Items from a dataset
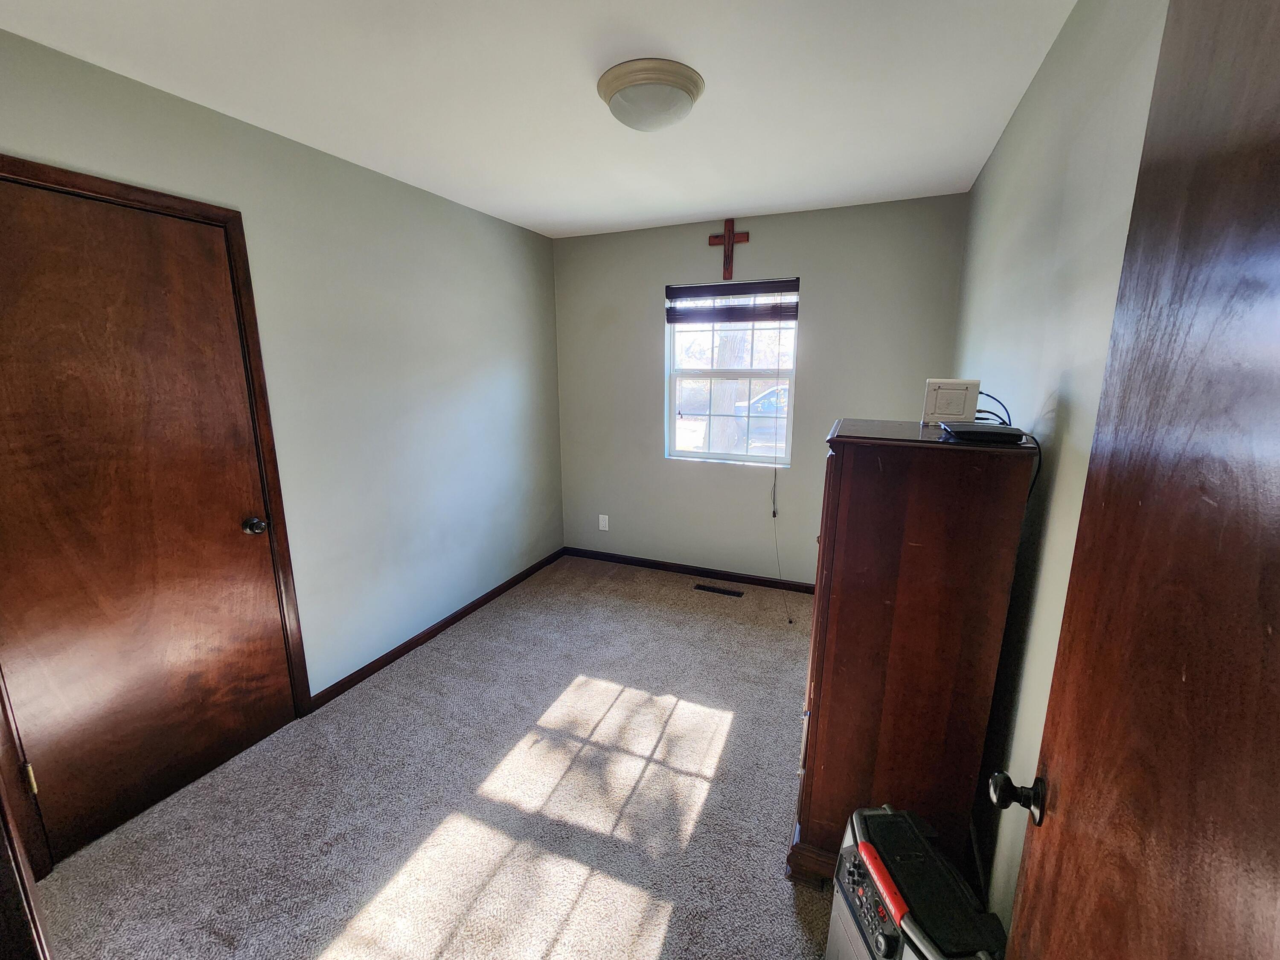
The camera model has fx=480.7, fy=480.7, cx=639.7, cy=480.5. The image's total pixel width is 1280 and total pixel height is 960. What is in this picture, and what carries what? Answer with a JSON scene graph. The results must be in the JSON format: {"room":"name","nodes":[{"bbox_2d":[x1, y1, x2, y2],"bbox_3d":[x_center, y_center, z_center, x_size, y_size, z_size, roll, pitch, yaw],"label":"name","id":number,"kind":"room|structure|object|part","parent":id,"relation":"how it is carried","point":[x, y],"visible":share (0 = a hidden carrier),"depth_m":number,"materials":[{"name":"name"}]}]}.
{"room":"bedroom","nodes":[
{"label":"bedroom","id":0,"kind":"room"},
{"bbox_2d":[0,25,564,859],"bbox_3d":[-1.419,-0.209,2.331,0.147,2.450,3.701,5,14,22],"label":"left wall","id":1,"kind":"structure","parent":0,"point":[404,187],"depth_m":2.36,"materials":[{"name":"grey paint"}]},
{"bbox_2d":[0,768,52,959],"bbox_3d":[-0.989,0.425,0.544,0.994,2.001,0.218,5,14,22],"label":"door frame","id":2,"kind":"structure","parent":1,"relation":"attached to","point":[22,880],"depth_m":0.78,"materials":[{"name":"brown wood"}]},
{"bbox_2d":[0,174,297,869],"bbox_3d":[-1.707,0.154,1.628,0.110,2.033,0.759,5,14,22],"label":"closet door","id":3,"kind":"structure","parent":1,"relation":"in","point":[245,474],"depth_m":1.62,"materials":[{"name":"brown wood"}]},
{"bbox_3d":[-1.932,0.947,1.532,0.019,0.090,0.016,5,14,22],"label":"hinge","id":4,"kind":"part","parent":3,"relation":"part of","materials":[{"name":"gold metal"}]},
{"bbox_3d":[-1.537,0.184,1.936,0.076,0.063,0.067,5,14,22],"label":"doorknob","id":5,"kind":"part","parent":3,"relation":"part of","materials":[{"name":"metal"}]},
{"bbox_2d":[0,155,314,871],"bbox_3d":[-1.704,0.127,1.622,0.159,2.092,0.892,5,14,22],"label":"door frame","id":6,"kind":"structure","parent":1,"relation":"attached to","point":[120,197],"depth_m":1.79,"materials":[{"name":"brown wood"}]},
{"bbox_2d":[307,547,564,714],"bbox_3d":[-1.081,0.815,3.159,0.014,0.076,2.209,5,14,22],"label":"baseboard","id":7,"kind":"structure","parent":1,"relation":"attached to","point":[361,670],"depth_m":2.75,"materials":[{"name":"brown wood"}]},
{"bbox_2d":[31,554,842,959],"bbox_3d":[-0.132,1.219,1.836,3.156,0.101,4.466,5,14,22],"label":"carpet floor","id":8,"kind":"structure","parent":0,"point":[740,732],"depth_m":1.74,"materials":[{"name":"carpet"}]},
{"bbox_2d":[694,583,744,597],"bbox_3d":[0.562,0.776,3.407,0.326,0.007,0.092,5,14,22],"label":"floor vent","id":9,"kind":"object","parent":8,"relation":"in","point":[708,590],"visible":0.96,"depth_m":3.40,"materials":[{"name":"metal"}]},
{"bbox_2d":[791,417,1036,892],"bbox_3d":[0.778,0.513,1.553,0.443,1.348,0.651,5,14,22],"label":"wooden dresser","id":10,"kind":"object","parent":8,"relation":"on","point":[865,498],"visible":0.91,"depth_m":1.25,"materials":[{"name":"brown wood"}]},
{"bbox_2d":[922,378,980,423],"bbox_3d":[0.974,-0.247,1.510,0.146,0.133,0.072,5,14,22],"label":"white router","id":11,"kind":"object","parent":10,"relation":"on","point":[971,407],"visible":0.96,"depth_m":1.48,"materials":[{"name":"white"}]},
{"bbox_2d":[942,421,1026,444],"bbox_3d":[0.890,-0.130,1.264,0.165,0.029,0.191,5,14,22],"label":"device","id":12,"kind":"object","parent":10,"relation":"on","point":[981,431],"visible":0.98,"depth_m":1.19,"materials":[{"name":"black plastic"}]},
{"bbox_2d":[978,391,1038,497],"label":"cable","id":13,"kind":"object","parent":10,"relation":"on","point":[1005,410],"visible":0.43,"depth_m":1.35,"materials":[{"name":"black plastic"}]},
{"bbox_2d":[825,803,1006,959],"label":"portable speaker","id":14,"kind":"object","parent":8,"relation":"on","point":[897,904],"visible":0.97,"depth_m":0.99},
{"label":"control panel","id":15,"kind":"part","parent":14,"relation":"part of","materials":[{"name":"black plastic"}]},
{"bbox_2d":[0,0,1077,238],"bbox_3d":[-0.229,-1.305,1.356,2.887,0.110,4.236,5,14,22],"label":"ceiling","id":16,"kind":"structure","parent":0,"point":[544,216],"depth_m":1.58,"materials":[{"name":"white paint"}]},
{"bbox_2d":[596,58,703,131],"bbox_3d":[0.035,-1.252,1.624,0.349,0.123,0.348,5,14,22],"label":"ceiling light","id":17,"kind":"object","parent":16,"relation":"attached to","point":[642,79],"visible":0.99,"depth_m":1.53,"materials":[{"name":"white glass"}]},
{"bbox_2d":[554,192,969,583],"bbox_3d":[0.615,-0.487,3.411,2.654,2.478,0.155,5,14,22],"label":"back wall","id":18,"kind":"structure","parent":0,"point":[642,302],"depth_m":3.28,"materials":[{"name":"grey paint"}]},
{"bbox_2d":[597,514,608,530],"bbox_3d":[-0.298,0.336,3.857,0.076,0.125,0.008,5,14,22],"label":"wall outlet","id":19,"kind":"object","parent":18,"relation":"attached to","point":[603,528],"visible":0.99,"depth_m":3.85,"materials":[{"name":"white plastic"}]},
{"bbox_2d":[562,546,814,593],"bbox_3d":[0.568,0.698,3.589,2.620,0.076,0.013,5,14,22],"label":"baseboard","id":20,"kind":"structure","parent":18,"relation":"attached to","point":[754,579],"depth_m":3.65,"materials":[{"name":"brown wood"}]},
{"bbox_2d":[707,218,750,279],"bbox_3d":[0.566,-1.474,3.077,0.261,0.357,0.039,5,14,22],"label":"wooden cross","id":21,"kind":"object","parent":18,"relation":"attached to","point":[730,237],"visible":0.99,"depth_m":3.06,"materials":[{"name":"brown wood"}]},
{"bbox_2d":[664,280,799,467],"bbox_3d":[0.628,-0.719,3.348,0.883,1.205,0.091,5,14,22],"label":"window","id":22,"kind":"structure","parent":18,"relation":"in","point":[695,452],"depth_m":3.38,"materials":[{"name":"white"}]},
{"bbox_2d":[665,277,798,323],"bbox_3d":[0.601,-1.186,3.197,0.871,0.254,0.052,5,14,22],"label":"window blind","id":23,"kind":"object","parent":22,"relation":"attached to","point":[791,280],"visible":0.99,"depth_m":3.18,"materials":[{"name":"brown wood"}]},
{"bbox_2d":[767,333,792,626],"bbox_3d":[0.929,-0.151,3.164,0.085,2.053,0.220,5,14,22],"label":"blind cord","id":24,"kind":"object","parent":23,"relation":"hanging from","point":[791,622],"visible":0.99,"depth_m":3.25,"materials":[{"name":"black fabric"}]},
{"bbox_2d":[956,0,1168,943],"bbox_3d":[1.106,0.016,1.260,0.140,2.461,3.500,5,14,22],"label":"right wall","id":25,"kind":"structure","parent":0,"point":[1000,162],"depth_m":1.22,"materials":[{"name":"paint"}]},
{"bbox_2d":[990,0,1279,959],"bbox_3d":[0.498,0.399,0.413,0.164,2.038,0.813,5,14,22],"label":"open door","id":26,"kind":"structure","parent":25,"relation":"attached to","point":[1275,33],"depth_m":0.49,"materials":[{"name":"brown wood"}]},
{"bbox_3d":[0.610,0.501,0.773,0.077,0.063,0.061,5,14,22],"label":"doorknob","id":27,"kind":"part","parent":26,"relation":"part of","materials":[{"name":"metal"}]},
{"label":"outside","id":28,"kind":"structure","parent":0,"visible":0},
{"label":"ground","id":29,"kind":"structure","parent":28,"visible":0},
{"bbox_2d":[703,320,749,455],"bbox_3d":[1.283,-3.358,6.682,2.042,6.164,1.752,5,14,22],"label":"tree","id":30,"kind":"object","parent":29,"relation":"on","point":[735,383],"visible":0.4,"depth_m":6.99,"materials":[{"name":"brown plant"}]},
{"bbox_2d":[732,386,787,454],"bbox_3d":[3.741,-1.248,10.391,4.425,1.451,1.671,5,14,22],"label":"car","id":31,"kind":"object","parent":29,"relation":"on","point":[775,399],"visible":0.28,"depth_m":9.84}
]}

ABOUT THIS TASK → List each line of the records that holds the string "black".

SOLUTION TO THE EXERCISE →
{"bbox_2d":[942,421,1026,444],"bbox_3d":[0.890,-0.130,1.264,0.165,0.029,0.191,5,14,22],"label":"device","id":12,"kind":"object","parent":10,"relation":"on","point":[981,431],"visible":0.98,"depth_m":1.19,"materials":[{"name":"black plastic"}]},
{"bbox_2d":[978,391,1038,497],"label":"cable","id":13,"kind":"object","parent":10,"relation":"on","point":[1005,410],"visible":0.43,"depth_m":1.35,"materials":[{"name":"black plastic"}]},
{"label":"control panel","id":15,"kind":"part","parent":14,"relation":"part of","materials":[{"name":"black plastic"}]},
{"bbox_2d":[767,333,792,626],"bbox_3d":[0.929,-0.151,3.164,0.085,2.053,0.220,5,14,22],"label":"blind cord","id":24,"kind":"object","parent":23,"relation":"hanging from","point":[791,622],"visible":0.99,"depth_m":3.25,"materials":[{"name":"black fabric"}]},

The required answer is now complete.